The chairman of BMA council has written to the Department of Health warning them that the timescale for introducing revalidation - proposed for November 2012 - is unrealistic. Here’s the letter:
Dear Sir,
I am writing to highlight a number of concerns that we have in relation to England’s readiness to implement revalidation.
Supporting information for appraisal and revalidation
First, we remain concerned about the state of many employers’ clinical governance systems. The Organisational Readiness Self-Assessment exercise shows that many of these are still not sufficiently developed to support revalidation. As you know, this lack of progress is a significant risk and the prospect of relying solely on individual doctors to produce supporting evidence for their appraisal is not acceptable to us. We currently expect that a significant number of deferrals will be required for this reason.
The preparedness of designated organisations to support the introduction of revalidation is also variable. Some PCTs, for example, are attempting to implement the evidence requirements for revalidation before its start date and are preparing for revalidation in an inconsistent fashion, often not based on the GMC guidance, and before consideration of the business case and the enabling of relevant legislation.
Responsible Officers
The majority of doctors, particularly those working in managed environments, already have a connection with the appropriate Responsible Officer. There are however a significant number who do not and, to this end, the GMC is due to write out to around 70,000 doctors on the register to help them to identify a prescribed connection to a designated body. Further uncertainty has been caused by the Health and Social Care Bill as it is unclear who will provide the Responsible Officer function for GPs once PCTs have been abolished, or who will provide the relevant outcomes data on their performance. It would be useful to know when the DH consultation on Responsible Officers is expected, as this has been delayed for some time now.
Locum doctors
The conclusions of the largest revalidation pilots to date stated that locums had ‘particular difficulties obtaining supporting information, particularly information relating to the clinical governance of the practices or organisations within which they had worked.’ This remains the case, despite further piloting and general agreement that the proposed arrangements for locum doctors are inadequate.
For revalidation to work, all types of doctor need to be able to revalidate, irrespective of the nature of their practice or contractual status. As it stands, it remains unclear how locum doctors will be able to gather the supporting information they require in areas such as significant events, or obtain multi-source feedback from patients and colleagues. Whilst organisations, such as locum agencies, have a responsibility to develop their systems, only a very small minority have engaged with the ORSA exercise to date.
Multi-source feedback (MSF)
We had assumed that the proposals outlined in the GMC consultation from 2010, whereby the GMC would kite-mark questionnaires to ensure that they met the appropriate GMC standards, would be taken forward. Seventy nine percent of respondents to the consultation agreed that there should be a mechanism for accrediting questionnaires. It now seems that responsibility for ensuring that MSF questionnaires comply with the relevant GMC standards will rest with Responsible Officers.
We think that this is unfortunate, as the local interpretation of these requirements has already been shown to be inconsistent. For example, we are aware that the validity of some questionnaires has been challenged by those involved on the grounds that the development, implementation and/or administration of the questionnaires has not reflected the GMC guidance.
Remediation
It seems likely that the increased scrutiny arising from the appointment of Responsible Officers will lead to an increase in the number of cases requiring investigation. Remediation will be important part of supporting doctors in this situation and has been the subject of various working groups. Notable amongst these has been the Mascie-Taylor report, which provided a detailed insight into existing practices and outlined six recommendations, including the need to strengthen local processes and increase the capacity of staff within organisations to deal with performance concerns.
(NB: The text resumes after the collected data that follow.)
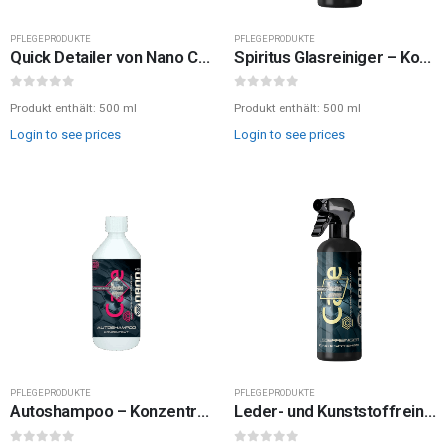
PFLEGEPRODUKTE
PFLEGEPRODUKTE
Quick Detailer von Nano Ceramic Protect
Spiritus Glasreiniger – Konzentrat von Nano Ceramic Protect
0
out of 5
0
out of 5
Produkt enthält: 500
ml
Produkt enthält: 500
ml
Login to see prices
Login to see prices
PFLEGEPRODUKTE
PFLEGEPRODUKTE
Autoshampoo – Konzentrat von Nano Ceramic Protect
Leder- und Kunststoffreiniger von Nano Ceramic Protect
Despite all this work and despite the establishment of yet another working group, it is still far from clear how remediation will work in practice and who will be responsible for its delivery and funding. As we have said in the past, we cannot support the introduction of revalidation unless appropriate funding arrangements are in place to ensure consistency and equity between all types of doctor.
Time and resourcing for revalidation
The findings from the pilots have shown that doctors will require more time and resources to complete revalidation, at a time when they are already under pressure to deliver a more efficient service. With this in mind, the AoMRC has recommended that the minimum number of SPAs allowed for hospital doctors’ revalidation should be 1.5 per week, not including annual study leave.
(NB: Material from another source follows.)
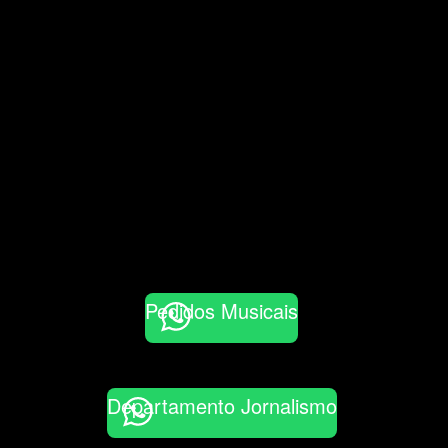
Pedidos Musicais
Departamento Jornalismo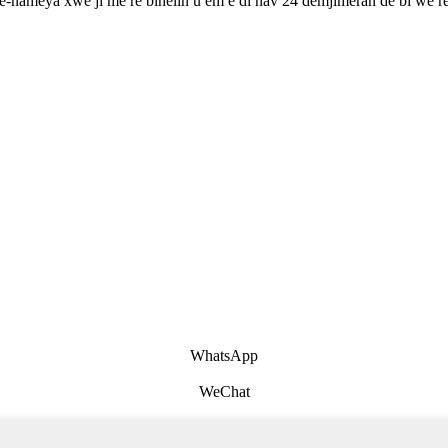
 e-nameya xwe ji me re bihêlin û em ê di nav 24 demjimêran de bi we re 
WhatsApp
WeChat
However, this is being undermined by many employers, NHS Trusts and/or Boards reducing this allowance to 1 SPA. Trusts have reduced study leave budgets in their drive to make savings and in Wales, there is even a blanket restriction on all study leave. It is also currently unclear whether GPs will be provided with the extra resources and therefore time that they will need to complete the process. We therefore are sceptical that the climate is right for revalidation to succeed, both in terms of providing assurance to patients but also in being sufficiently robust to identify developmental opportunities for doctors.
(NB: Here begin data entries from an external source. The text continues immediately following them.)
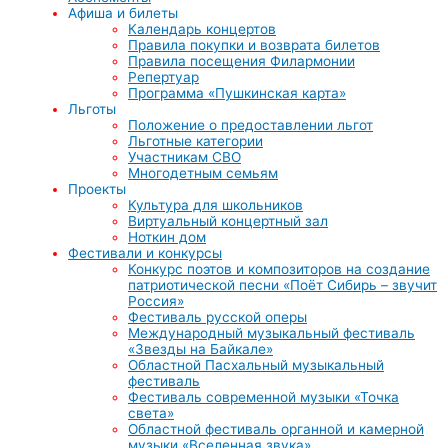
Афиша и билеты
Календарь концертов
Правила покупки и возврата билетов
Правила посещения Филармонии
Репертуар
Программа «Пушкинская карта»
Льготы
Положение о предоставлении льгот
Льготные категории
Участникам СВО
Многодетным семьям
Проекты
Культура для школьников
Виртуальный концертный зал
Ноткин дом
Фестивали и конкурсы
Конкурс поэтов и композиторов на создание
патриотической песни «Поёт Сибирь – звучит
Россия»
Фестиваль русской оперы
Международный музыкальный фестиваль
«Звезды на Байкале»
Областной Пасхальный музыкальный
фестиваль
Фестиваль современной музыки «Точка
света»
Областной фестиваль органной и камерной
музыки «Вселенная звука»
All of these issues are fundamental to the successful introduction of revalidation and the lack of progress on them leads us to question whether the current timetable can be met. The assessment of readiness must take these factors into account. We would like to consider these issues at our next quarterly meeting, with a view to resolving them in advance of the ARM in late June. I also intend to raise them at the next meeting of the UK Revalidation Programme Board.